When was the last time someone sat you down and taught you what to do with money? Not how to earn it. Not how to spend it carefully. But what to actually do with it, so it works for you instead of disappearing. Take a moment. Think about it. For most of us, the answer is never. And the strange part is, nobody noticed. Not our parents, not our teachers, not the adults who sent us on grocery runs and called it a lesson.

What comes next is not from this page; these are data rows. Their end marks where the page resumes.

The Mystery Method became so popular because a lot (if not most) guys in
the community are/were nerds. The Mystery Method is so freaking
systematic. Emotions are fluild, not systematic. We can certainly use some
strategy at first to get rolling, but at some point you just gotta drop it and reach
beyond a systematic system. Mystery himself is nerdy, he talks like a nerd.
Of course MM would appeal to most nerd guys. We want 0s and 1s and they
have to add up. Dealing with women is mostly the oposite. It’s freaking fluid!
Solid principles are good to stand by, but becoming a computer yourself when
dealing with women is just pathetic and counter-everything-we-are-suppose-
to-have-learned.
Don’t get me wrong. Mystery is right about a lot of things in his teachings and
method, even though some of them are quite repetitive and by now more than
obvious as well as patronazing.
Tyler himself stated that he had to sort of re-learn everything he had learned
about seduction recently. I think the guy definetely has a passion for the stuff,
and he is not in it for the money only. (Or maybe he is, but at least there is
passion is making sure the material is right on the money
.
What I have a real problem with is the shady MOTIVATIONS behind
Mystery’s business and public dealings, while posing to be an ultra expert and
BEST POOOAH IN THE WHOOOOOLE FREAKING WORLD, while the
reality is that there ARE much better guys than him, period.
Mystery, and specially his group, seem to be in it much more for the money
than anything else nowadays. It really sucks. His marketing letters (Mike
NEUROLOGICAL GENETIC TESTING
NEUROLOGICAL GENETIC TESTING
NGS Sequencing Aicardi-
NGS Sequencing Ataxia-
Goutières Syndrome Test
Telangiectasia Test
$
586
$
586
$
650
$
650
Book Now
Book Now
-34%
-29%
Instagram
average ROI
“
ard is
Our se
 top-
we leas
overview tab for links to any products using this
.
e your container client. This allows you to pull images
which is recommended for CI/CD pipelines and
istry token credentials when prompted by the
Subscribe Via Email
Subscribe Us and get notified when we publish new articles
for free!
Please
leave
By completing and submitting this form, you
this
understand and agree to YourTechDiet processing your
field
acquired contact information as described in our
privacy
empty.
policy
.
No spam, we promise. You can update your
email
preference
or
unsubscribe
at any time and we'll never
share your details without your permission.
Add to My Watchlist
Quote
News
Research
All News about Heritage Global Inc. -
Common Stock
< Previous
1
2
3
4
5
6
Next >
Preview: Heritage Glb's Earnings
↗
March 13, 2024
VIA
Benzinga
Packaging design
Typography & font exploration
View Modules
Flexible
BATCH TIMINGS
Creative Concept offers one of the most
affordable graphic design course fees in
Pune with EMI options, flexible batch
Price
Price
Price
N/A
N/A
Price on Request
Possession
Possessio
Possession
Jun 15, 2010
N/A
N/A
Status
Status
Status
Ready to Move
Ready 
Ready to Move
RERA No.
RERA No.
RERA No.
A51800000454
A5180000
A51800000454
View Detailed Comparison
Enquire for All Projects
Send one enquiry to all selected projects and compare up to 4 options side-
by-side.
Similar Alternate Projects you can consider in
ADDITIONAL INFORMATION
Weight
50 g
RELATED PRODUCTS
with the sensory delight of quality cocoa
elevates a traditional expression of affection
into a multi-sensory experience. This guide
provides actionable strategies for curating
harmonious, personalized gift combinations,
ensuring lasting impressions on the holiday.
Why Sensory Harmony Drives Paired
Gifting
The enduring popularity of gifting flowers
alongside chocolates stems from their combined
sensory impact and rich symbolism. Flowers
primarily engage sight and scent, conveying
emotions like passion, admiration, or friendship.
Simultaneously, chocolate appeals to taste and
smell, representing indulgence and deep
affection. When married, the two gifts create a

I spent a good part of my childhood running errands. Grocery store. Market. Whatever needed fetching. Adults have a theory about this. Send a child on errands and they learn the value of money. They will count change. They will carry weight. They will understand that things cost something. And sure, I got good at arithmetic. I could add and subtract. I came back with the right items and the correct change. Mission accomplished. But here is what I did not learn. I did not learn that money could grow. I did not learn the difference between spending and investing. I did not learn that the purpose of earning is not just to spend more efficiently. Nobody handed me a list that said: here is how money actually works. Here is what the people who have it know, that the people who don’t, were never told. I was being trained to be a very reliable consumer.
The two books I read recently, The Richest Man in Babylon and Rich Dad Poor Dad, made me quietly furious. Not because they were bad. Because they were so good. Because the ideas in them are not complicated. Because a child could understand them. Because nobody told me any of this when I was a child. One book was written in 1926. The other in 1997. Between them they have sold hundreds of millions of copies. And yet here we are, generation after generation, still sending children to the shop and calling it financial education.
I don’t say this to blame anyone. The adults in your life probably did what they knew. We pass down what we were given. But I keep coming back to one question. What exactly were we given?